How many do so in Maryland?

"Anyone that really wants to," said state police Sgt. Bernard Shaw, who supervises firearms licensing and registration for the state.

'Saturday Night specials'

Studies on the effects of waiting-period laws are neither numerous nor encouraging. A University of Maryland study of such laws in Los Angeles, San Francisco, Cincinnati, and St. Louis suggested that they had no influence on homicides.

Five years ago, Maryland created a nine-member panel to ban so-called "Saturday Night specials." The Handgun Roster Board, it is known, reviews applications to sell handguns in the Maryland.

Its job is to ban the sale of cheap, easily concealable, low-caliber weapons that are convenient for crimes but not much else. Since its inception in 1989, the board has banned the sale of 29 models of handguns and approved about 1,300.

Marylanders Against Handgun Abuse says the board has prevented the sale of two of the most popular guns retrieved from crime scenes nationwide: the Jennings J-22 pistol and the Raven MP-25.

Matt Fenton, a gun control advocate and former roster board member, says the board has not been able to ban more guns because it works under fairly narrow definitions.

"It's hard to ban ones that aren't very, very small or very poorly made," he said.

Like some critics of the handgun board, Mr. Fenton worries that drug dealers are replacing the banned weapons with more powerful semiautomatics that carry more bullets. Anecdotal evidence from the state medical examiner's office suggests that may be the case.

When Chief Medical Examiner John Smialek began examining homicide victims in the state in 1985, the typical gunshot murder involved one or two bullets ranging in size from small to large.

Today, Dr. Smialek says he sees more large caliber bullets, particularly .38s, .357s and 9 mms. Eight or 10 bullet wounds in a body is not unusual.

Despite the lack of research on the effects of gun control, some of those who have studied the issue believe it can save lives.
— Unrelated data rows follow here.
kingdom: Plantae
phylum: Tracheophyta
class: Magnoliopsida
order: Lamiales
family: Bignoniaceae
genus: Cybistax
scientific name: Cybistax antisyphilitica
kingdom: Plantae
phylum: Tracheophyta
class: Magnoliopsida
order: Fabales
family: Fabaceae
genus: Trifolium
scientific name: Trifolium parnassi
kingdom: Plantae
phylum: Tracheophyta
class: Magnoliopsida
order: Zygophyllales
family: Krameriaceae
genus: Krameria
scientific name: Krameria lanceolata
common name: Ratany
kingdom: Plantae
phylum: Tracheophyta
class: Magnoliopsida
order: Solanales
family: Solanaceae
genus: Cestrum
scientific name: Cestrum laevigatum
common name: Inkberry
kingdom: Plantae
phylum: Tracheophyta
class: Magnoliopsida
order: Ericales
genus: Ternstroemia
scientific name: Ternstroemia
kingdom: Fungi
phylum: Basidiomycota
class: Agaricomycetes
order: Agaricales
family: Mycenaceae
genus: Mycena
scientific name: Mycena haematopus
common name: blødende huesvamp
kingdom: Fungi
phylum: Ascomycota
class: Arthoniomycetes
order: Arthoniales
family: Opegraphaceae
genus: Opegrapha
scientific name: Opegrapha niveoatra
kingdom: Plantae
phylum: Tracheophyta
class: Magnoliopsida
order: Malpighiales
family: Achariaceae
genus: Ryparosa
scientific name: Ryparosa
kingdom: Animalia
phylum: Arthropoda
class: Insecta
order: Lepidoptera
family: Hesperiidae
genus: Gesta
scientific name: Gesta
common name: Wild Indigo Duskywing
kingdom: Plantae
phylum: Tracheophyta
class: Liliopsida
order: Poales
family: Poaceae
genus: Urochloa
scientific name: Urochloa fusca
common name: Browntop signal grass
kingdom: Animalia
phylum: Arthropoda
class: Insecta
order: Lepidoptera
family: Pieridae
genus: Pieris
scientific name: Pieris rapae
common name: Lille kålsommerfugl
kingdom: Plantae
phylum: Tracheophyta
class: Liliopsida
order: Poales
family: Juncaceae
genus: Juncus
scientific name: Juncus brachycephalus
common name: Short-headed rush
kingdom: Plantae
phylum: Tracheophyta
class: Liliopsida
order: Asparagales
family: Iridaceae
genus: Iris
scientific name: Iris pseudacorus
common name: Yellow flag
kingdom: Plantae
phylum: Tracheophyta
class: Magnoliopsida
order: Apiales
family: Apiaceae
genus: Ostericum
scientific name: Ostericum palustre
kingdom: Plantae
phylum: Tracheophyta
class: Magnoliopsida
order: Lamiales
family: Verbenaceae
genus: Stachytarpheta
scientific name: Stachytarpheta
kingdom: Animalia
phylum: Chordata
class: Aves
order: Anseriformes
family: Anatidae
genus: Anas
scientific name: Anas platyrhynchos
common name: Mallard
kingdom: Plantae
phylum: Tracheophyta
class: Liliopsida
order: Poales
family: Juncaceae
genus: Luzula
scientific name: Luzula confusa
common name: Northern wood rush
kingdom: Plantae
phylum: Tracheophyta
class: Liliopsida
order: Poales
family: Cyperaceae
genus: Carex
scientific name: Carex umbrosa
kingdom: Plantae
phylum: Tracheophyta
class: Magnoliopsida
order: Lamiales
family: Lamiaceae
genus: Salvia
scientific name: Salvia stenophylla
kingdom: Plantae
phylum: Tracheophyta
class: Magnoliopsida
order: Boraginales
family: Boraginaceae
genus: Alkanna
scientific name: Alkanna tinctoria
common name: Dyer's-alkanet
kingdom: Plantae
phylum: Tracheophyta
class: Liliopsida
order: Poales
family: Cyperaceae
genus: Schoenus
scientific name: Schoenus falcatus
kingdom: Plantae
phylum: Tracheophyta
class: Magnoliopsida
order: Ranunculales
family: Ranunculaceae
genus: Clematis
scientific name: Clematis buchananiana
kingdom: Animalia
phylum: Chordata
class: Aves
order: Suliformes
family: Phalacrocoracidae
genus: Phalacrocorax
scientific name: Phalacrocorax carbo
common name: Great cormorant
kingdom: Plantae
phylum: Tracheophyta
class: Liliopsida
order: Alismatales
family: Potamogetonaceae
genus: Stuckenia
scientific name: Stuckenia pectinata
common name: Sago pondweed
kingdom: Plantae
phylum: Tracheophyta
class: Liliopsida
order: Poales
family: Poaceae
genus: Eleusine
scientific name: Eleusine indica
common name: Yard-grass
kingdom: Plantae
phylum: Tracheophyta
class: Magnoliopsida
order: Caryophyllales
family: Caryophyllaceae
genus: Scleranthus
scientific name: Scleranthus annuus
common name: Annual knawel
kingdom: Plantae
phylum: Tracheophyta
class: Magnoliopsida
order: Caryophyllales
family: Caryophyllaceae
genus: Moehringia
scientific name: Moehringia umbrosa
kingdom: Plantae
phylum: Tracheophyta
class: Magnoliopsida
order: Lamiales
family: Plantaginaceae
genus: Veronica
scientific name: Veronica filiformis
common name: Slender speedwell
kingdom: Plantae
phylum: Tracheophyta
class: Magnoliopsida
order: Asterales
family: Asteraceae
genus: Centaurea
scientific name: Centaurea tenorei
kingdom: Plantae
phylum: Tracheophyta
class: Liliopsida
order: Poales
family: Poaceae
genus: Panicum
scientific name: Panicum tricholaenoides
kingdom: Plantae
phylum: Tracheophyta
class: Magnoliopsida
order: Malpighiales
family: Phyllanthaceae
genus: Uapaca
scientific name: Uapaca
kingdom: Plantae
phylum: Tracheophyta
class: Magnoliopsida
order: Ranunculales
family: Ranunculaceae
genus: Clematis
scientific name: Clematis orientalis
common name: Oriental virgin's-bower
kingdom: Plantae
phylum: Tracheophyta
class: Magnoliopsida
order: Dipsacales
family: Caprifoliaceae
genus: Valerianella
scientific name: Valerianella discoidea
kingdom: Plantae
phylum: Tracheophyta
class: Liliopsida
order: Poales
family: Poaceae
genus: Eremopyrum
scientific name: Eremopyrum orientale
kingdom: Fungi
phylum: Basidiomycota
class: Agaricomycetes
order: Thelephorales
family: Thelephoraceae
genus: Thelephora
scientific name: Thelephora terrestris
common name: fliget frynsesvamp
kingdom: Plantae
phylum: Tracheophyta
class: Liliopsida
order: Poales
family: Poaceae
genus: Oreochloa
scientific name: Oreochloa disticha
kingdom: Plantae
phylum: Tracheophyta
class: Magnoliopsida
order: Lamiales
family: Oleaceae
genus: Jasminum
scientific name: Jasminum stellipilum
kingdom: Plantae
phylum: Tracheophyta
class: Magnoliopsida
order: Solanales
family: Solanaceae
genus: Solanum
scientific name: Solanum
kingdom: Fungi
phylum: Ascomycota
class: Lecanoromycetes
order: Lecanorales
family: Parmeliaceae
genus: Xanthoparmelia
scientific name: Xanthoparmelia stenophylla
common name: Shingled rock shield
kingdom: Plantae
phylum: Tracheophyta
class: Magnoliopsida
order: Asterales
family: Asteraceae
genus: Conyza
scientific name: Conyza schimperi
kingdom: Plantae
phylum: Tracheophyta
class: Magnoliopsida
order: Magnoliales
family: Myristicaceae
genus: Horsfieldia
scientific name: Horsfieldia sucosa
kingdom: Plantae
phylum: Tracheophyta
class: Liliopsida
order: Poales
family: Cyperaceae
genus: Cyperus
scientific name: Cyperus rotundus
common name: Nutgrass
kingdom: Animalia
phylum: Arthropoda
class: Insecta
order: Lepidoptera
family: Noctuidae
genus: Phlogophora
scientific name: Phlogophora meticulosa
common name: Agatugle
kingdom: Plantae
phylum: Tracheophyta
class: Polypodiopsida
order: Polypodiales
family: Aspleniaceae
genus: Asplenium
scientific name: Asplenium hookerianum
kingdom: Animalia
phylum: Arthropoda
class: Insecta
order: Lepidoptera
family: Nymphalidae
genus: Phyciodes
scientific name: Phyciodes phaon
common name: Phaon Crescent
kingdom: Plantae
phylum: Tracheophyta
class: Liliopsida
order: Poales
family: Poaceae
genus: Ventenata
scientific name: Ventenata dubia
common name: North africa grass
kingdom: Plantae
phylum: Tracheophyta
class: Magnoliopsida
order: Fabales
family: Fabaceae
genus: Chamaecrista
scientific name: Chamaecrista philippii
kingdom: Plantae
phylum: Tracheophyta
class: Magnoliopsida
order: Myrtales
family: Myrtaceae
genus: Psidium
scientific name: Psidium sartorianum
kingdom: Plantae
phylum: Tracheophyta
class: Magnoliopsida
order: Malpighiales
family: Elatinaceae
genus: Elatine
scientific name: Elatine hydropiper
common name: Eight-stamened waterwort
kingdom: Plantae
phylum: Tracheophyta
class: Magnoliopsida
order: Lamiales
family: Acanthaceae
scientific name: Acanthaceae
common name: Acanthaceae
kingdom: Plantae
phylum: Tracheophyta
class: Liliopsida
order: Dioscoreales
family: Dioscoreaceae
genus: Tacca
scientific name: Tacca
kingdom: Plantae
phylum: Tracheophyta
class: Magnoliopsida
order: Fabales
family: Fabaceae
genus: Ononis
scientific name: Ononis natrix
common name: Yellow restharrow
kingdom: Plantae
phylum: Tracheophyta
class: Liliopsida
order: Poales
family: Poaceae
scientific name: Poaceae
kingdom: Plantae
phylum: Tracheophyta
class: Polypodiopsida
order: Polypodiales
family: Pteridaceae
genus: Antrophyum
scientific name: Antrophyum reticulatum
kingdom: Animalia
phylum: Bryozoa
But to see measurable effects, it may take more drastic measures than the piecemeal legislation Maryland has enacted over the past quarter-century.

"Anything that cuts down guns is going to save a lot of lives," said Franklin Zimring, director of the Earl Warren Legal Institute at the University of California at Berkley. "But it takes pretty drastic adjustments in patterns of civilian ownership to make a dent.

"What everybody wants to do is buy themselves a dollar and a HTC half of gun control and get themselves a million and a half of 'life-savings,' and it doesn't work that way."


To receive by fax a free schedule of legislative hearings in the Maryland General Assembly for the week of Feb. 7, dial Sunfax at (410) 332-6123. After you hear the greeting, punch in the information number 5959.


Maryland already has a number of gun control laws. They include:

* A 1966 law similar to the Brady bill passed last year by Congress. The state law requires a criminal background check and seven-day waiting period for the purchase of most $l handguns.

* A 1988 law that bans the sale of many easily concealed, small-caliber handguns referred to as "Saturday Night Specials."

* A 1989 law requiring a waiting period and background check before purchase of 24 types of assault weapons, including AK-47s.

* A 1992 law requiring gun owners to keep weapons out of the reach of children.


This year, the governor wants to:

* Ban the sale of ammunition magazines that contain more than 20 bullets.

* Ban the sale of 18 types of semiautomatic pistols.

* Limit purchases of handguns and some assault weapons to one per person per month.


Marylanders Against Handgun Abuse is proposing even more sweeping legislation that would:

* Require a photo license for any purchaser of a handgun. Eleven other states, including New Jersey and New York, have such laws.

* Limit people to two handgun purchases a year. Maryland would be the first state in the nation to do this.

* Make anyone who violates gun sale laws liable in civil court for any harm caused by the gun.

* Ban the manufacture and sale of assault weapons.